[TASK DESCRIPTION] Pull out every line of the records below that contains the string "alexaforbusiness", and copy each one in full. Case counts, so match only that exact capitalization.

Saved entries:
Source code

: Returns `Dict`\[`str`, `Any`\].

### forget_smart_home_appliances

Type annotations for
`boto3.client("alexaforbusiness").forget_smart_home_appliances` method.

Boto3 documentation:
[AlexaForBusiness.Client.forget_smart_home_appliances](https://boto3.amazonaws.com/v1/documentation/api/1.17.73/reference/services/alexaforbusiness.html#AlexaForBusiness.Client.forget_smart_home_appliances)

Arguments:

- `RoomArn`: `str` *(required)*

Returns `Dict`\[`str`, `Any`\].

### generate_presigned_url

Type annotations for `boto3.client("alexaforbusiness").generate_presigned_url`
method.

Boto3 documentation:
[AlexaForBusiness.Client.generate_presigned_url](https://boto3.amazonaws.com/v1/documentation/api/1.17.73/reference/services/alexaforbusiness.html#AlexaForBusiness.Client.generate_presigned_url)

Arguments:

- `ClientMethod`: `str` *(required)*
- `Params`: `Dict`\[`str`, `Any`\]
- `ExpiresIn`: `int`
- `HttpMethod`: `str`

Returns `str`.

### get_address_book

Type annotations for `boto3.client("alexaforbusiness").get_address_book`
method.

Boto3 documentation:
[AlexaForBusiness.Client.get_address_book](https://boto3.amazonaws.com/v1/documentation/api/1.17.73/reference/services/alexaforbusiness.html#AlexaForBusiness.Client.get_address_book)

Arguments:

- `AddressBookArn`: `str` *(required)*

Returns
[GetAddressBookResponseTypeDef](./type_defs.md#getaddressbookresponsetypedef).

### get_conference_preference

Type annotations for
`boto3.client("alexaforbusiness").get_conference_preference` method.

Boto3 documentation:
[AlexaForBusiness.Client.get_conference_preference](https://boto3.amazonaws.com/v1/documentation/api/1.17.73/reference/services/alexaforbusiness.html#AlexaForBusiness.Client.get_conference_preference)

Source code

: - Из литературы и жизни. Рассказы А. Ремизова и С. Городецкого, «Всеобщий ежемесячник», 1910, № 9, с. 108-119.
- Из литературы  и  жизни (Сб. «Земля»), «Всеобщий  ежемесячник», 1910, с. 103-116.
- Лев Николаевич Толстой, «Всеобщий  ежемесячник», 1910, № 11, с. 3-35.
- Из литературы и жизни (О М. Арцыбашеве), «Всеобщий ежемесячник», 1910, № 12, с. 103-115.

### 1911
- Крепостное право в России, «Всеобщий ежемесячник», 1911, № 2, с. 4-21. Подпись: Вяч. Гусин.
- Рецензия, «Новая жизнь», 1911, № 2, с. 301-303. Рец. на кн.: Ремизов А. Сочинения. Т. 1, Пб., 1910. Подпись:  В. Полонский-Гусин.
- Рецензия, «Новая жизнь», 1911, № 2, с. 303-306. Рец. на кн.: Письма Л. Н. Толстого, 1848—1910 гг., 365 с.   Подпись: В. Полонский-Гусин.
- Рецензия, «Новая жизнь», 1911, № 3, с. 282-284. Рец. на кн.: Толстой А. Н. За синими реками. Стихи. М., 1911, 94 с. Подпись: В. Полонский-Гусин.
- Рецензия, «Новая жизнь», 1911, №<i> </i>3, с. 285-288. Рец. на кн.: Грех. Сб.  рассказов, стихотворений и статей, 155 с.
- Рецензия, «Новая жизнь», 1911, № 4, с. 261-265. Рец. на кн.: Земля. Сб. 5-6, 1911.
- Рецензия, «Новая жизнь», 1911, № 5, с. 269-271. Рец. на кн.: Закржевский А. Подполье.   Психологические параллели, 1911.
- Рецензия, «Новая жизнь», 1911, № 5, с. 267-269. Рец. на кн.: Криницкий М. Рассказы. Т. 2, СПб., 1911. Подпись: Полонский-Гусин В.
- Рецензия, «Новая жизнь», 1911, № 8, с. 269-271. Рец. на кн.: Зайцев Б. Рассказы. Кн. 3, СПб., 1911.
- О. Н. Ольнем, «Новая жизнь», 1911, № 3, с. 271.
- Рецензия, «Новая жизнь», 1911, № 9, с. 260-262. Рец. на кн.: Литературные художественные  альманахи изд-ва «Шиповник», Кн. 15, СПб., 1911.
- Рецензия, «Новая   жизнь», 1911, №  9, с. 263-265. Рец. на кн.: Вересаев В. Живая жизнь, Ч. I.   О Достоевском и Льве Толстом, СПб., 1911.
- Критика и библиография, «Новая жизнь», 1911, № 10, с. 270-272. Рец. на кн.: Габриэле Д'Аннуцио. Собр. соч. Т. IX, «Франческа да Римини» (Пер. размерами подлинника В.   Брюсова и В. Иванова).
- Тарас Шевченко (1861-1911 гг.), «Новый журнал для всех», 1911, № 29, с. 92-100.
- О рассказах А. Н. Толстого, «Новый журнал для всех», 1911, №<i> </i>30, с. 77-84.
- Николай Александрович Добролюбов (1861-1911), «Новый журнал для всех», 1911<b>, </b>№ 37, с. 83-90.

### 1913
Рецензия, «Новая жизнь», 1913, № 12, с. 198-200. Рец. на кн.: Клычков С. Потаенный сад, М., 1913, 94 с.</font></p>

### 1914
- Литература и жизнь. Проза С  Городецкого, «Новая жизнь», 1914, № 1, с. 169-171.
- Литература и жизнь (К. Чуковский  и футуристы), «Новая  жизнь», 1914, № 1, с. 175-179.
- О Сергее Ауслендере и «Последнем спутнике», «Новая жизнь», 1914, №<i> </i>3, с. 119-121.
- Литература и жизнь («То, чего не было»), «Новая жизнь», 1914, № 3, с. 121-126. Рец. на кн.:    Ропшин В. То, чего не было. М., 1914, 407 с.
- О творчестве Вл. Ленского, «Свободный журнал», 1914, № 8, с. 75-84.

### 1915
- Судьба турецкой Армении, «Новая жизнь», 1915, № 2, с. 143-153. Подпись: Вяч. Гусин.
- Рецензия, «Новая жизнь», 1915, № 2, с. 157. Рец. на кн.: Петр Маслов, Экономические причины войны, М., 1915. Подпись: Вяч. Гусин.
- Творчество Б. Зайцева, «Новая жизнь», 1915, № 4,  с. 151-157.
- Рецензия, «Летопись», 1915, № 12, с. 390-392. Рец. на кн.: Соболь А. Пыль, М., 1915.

[WRITTEN SOLUTION]
`boto3.client("alexaforbusiness").forget_smart_home_appliances` method.
[AlexaForBusiness.Client.forget_smart_home_appliances](https://boto3.amazonaws.com/v1/documentation/api/1.17.73/reference/services/alexaforbusiness.html#AlexaForBusiness.Client.forget_smart_home_appliances)
Type annotations for `boto3.client("alexaforbusiness").generate_presigned_url`
[AlexaForBusiness.Client.generate_presigned_url](https://boto3.amazonaws.com/v1/documentation/api/1.17.73/reference/services/alexaforbusiness.html#AlexaForBusiness.Client.generate_presigned_url)
Type annotations for `boto3.client("alexaforbusiness").get_address_book`
[AlexaForBusiness.Client.get_address_book](https://boto3.amazonaws.com/v1/documentation/api/1.17.73/reference/services/alexaforbusiness.html#AlexaForBusiness.Client.get_address_book)
`boto3.client("alexaforbusiness").get_conference_preference` method.
[AlexaForBusiness.Client.get_conference_preference](https://boto3.amazonaws.com/v1/documentation/api/1.17.73/reference/services/alexaforbusiness.html#AlexaForBusiness.Client.get_conference_preference)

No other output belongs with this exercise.